Dr. Nicholas (Nick) Meisel is an assistant professor of engineering design in the School of Engineering Design, Technology, and Professional Programs (SEDTAPP) at Penn State and an affiliate faculty in the Department of Mechanical Engineering. He graduated from Virginia Commonwealth University in 2010 with his B.S. in mechanical engineering and received his Ph.D. from Virginia Tech in mechanical engineering in 2015. He joined the faculty at Penn State in Fall 2015, where he conducts research in the area of design for additive manufacturing.
Dr. Stephanie Cutler has degrees in mechanical engineering, industrial and systems engineering, and a Ph.D. in engineering education from Virginia Tech. She is an assistant research professor and the assessment and instructional support specialist in the Leonhard Center for the Enhancement of Engineering Education at Penn State as well as a co-founder of Zappe and Cutler Educational Consulting, LLC. Her primary research interests include faculty development, the peer-review process, the doctoral experience, and the adoption of evidence-based teaching strategies.

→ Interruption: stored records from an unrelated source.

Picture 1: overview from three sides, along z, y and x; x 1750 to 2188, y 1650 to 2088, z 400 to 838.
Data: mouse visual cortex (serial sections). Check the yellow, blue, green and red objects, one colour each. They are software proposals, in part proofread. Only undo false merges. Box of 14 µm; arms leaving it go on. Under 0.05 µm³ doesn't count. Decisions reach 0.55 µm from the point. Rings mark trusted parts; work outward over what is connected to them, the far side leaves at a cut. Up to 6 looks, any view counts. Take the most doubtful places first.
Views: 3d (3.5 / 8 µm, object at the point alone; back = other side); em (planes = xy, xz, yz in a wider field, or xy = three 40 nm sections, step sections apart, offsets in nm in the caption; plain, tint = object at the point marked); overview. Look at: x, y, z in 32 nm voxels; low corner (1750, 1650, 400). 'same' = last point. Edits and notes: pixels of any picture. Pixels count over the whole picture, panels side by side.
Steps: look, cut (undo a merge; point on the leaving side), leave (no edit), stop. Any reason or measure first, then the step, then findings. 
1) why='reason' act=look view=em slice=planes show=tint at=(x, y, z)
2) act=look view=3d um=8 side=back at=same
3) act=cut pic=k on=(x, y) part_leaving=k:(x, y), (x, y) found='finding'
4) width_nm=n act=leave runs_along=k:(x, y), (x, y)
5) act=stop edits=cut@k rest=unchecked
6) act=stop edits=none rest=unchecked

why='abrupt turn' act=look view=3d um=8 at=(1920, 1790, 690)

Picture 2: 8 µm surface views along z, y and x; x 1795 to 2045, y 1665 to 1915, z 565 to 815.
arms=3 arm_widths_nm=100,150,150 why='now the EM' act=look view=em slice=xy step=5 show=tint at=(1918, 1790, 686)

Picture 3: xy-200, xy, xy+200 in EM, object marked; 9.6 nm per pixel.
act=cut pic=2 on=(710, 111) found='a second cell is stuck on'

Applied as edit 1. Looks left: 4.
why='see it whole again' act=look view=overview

Dr. Timothy Simpson is currently a professor of mechanical and industrial engineering at Penn State with affiliations in engineering design and the College of Information Sciences & Technology. He received his Ph.D. and M.S. degrees in mechanical engineering from Georgia Tech in 1998 and 1995, and his B.S. in mechanical engineering from Cornell University in 1994. His research interests include product family and product platform design, product dissection, multidisciplinary design optimization (MDO), and additive manufacturing, and he has published over 250 peer-reviewed papers to date. He teaches courses on Product Family Design, Concurrent Engineering, Mechanical Systems Design, and Product Dissection, and he serves as the director of the product realization minor in the College of Engineering. He is a recipient of the ASEE Fred Merryfield Design Award and an NSF CAREER Award. He has received several awards for outstanding research and teaching at Penn State, including the 2007 Penn State University President’s Award for Excellence in Academic Integration. He is a Fellow in ASME and an Associate Fellow in AIAA. He currently serves on the ASME Design Education Division Executive Committee and is former chair of both the ASME Design Automation Executive Committee and the AIAA MDO Technical Committee. He is also a department editor for IIE Transactions: Design & Manufacturing and serves on the editorial boards for Research in Engineering Design, Journal of Engineering Design, and Engineering Optimization.

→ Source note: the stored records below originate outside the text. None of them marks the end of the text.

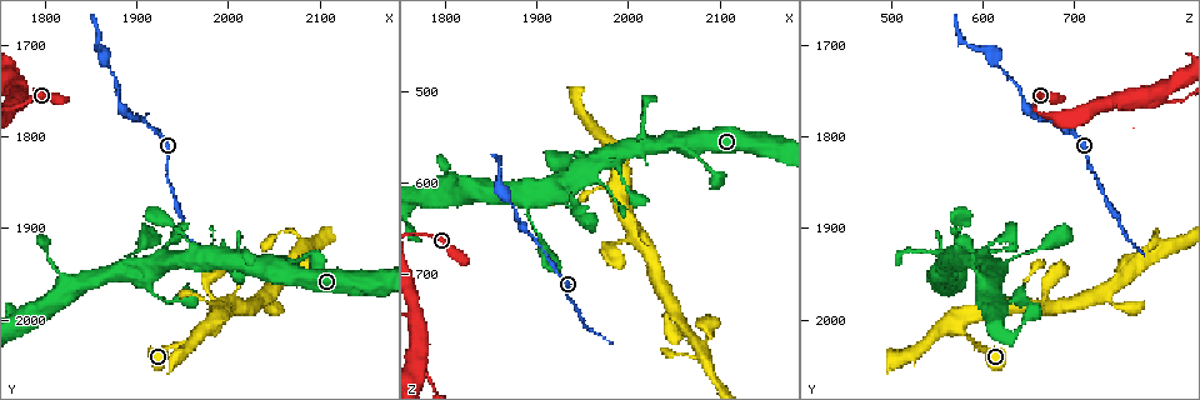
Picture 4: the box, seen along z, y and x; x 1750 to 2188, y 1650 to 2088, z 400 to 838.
why='sharp bend' act=look view=3d um=3.5 at=(2075, 1910, 790)

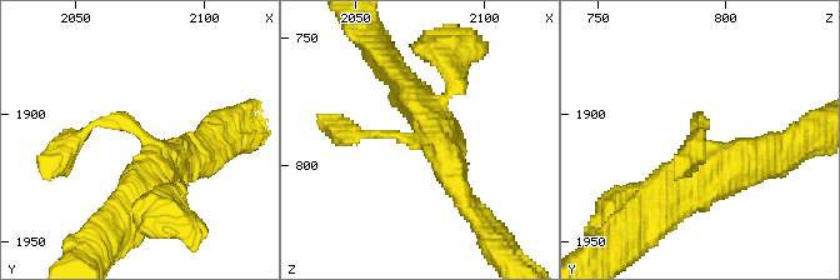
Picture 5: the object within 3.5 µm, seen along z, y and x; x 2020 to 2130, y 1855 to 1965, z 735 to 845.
why='now the EM' act=look view=em slice=xy step=3 show=plain at=(2075, 1907, 790)

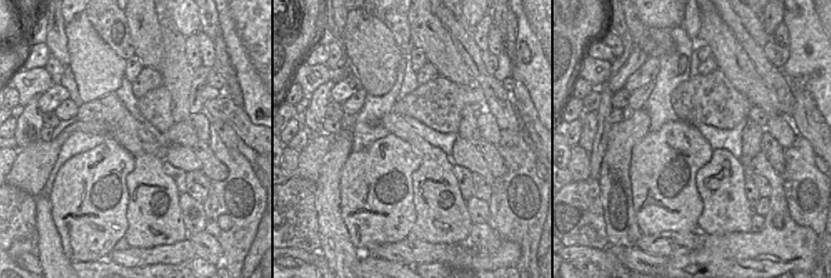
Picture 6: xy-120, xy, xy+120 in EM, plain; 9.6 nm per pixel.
why='where the object lies' act=look view=em slice=xy step=3 show=tint at=same

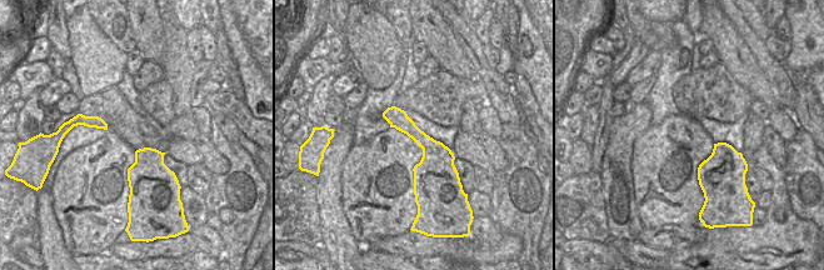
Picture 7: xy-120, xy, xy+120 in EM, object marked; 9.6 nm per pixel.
width_nm=200 act=leave runs_along=5:(426, 115), (430, 138), (346, 131) found='all the same cell'

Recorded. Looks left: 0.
act=stop edits=cut@2 rest=unchecked

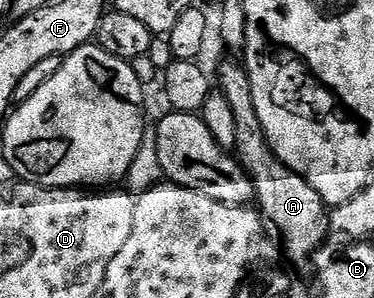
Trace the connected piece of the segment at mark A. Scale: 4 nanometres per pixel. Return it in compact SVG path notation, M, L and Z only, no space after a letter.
M227 57L227 60L220 65L217 91L225 97L225 101L229 101L233 109L233 121L237 121L237 137L233 151L240 165L247 170L247 176L253 181L258 210L274 230L275 227L279 230L279 235L283 238L281 251L284 251L297 266L303 267L306 263L308 266L313 249L320 246L325 239L323 229L325 231L329 225L327 204L323 202L317 189L313 189L313 185L305 181L303 175L293 173L293 169L286 167L275 156L275 150L272 149L261 121L257 117L251 82L247 76L247 68L242 62Z

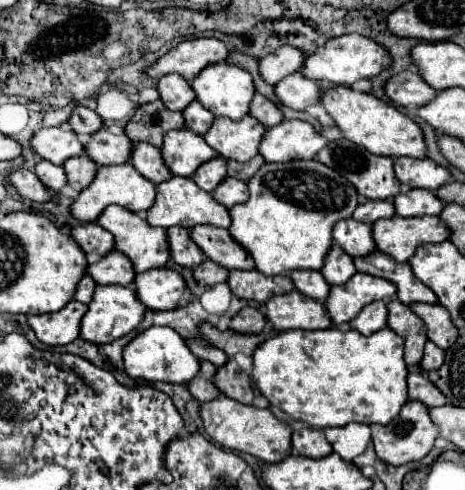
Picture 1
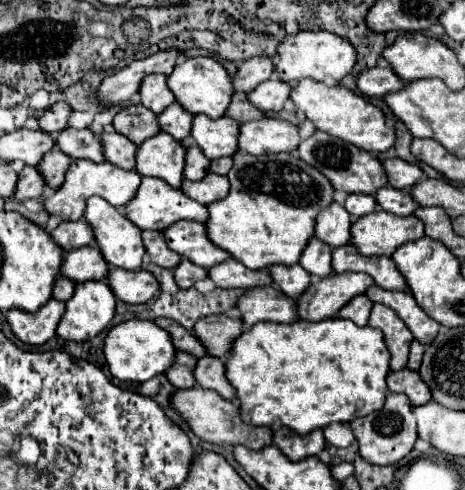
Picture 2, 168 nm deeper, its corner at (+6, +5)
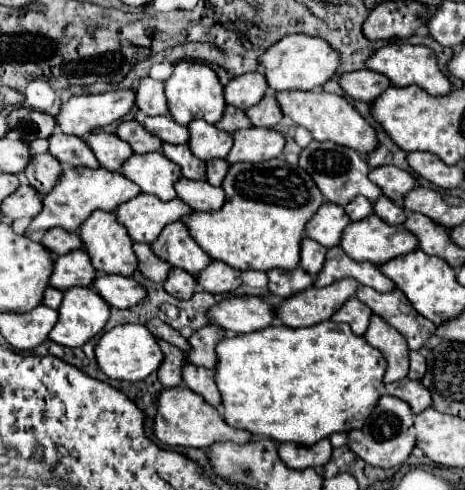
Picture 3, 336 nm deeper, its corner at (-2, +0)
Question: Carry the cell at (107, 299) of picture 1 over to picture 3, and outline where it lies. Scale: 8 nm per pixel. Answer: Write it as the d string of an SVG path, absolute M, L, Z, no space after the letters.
M72 287L64 291L58 321L48 337L64 347L82 347L104 329L108 317L110 307L96 297L96 291L90 287Z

Scarlett Miller is the director of the engineering design program and an associate professor of engineering design and industrial engineering at the Pennsylvania State University. She received her Ph.D. in industrial engineering from the University of Illinois and her M.S. and B.S. in industrial engineering from the University of Nebraska.
Rohan Prabhu is a Ph.D. candidate in mechanical engineering at Penn State with a doctoral minor in psychology. He holds a master's degree in engineering design and a bachelor's degree in mechanical engineering. His research interests include designers' use of design for additive manufacturing in their creative problem-solving process. He is also studying the development of effective educational interventions on design for additive manufacturing to encourage student learning and use of these concepts in engineering design. More about his work is available at prabhurohan.com.